*Exercise objective*: Copy out the passage below on southern Illinois hospitals and the COVID-19 surge, word for word.

*Passage to read*:
════
Southern Illinois Healthcare is not the only hospital system in the region that’s straining under the COVID-19 surge. Each day, Southern Illinois Healthcare is getting calls from other hospitals — near and far — asking if they can send patients to Southern Illinois Healthcare’s hospitals, Harre said.
“We are still trying to accept patients when we can, but we are having to turn a significant amount of patients away,” Harre said of calls from other hospitals.
A Tribune analysis of state data shows that southern Illinois’ rate of hospitalizations is nearly as high as it was at its peak last fall: a rate of nearly 41 per 100,000 residents, compared with a rate of 43 just after Thanksgiving.
Its hospitalization rate is by far the highest in Illinois, and more than triple the rate in the city of Chicago.
About 37% of southern Illinois residents are fully vaccinated, compared with nearly 54% in Chicago.
A Tribune analysis of state health department data shows that the pace of vaccinations in the southern region has tripled since early July. But the overall percentage of residents fully vaccinated still remains the lowest of Illinois’ 11 regions.
════
*Data*:

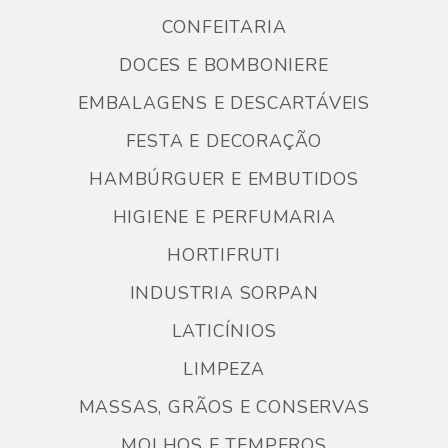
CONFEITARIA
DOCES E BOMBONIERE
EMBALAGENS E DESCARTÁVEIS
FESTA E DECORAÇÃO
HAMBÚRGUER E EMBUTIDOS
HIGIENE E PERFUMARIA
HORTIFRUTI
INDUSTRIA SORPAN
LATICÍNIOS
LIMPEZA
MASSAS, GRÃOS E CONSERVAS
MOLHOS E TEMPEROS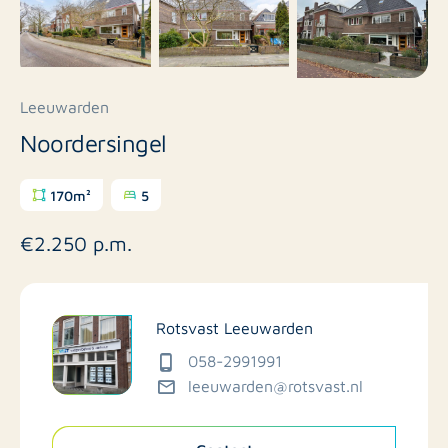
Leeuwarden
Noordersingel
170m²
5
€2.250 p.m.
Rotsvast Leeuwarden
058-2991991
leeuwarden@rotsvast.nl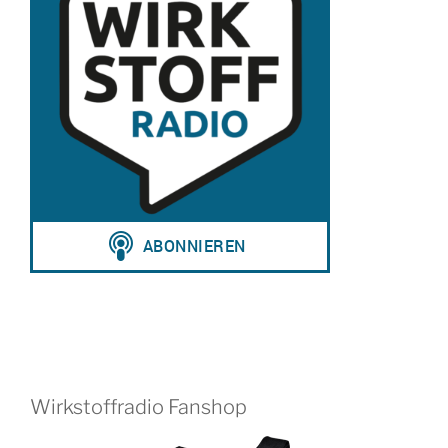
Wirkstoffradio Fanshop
════
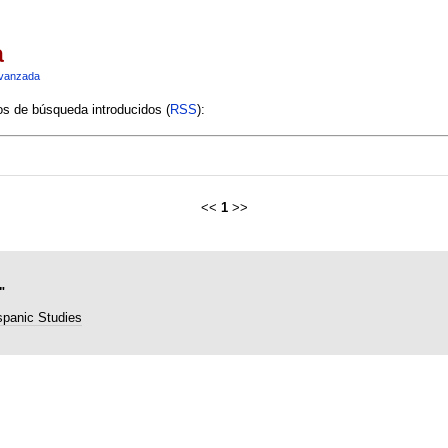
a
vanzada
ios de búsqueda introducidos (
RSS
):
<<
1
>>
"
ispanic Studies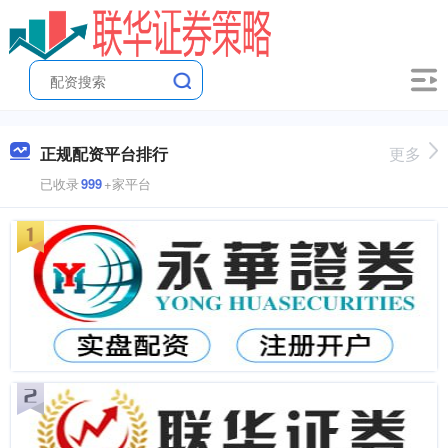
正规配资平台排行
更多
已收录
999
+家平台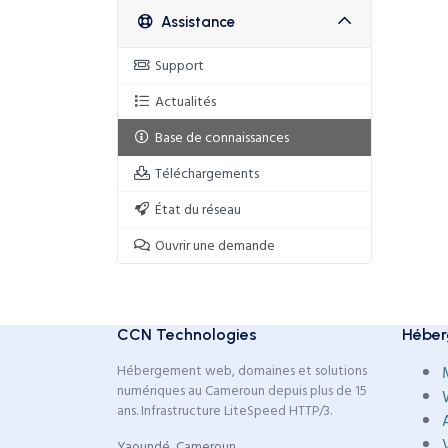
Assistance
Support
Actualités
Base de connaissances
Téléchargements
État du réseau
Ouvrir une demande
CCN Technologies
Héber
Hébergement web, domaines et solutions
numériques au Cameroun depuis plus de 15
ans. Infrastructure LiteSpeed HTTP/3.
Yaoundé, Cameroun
════
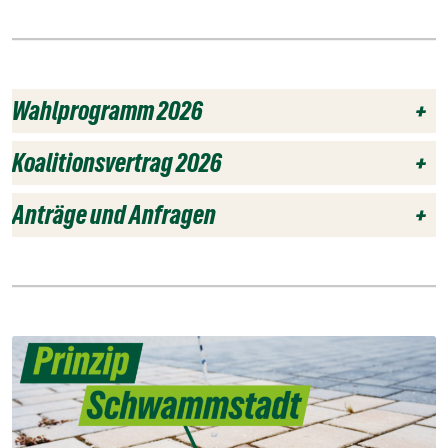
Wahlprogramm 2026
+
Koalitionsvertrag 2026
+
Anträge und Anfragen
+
════
*Exercise solution*:
Southern Illinois Healthcare is not the only hospital system in the region that’s straining under the COVID-19 surge. Each day, Southern Illinois Healthcare is getting calls from other hospitals — near and far — asking if they can send patients to Southern Illinois Healthcare’s hospitals, Harre said.
“We are still trying to accept patients when we can, but we are having to turn a significant amount of patients away,” Harre said of calls from other hospitals.
A Tribune analysis of state data shows that southern Illinois’ rate of hospitalizations is nearly as high as it was at its peak last fall: a rate of nearly 41 per 100,000 residents, compared with a rate of 43 just after Thanksgiving.
Its hospitalization rate is by far the highest in Illinois, and more than triple the rate in the city of Chicago.
About 37% of southern Illinois residents are fully vaccinated, compared with nearly 54% in Chicago.
A Tribune analysis of state health department data shows that the pace of vaccinations in the southern region has tripled since early July. But the overall percentage of residents fully vaccinated still remains the lowest of Illinois’ 11 regions.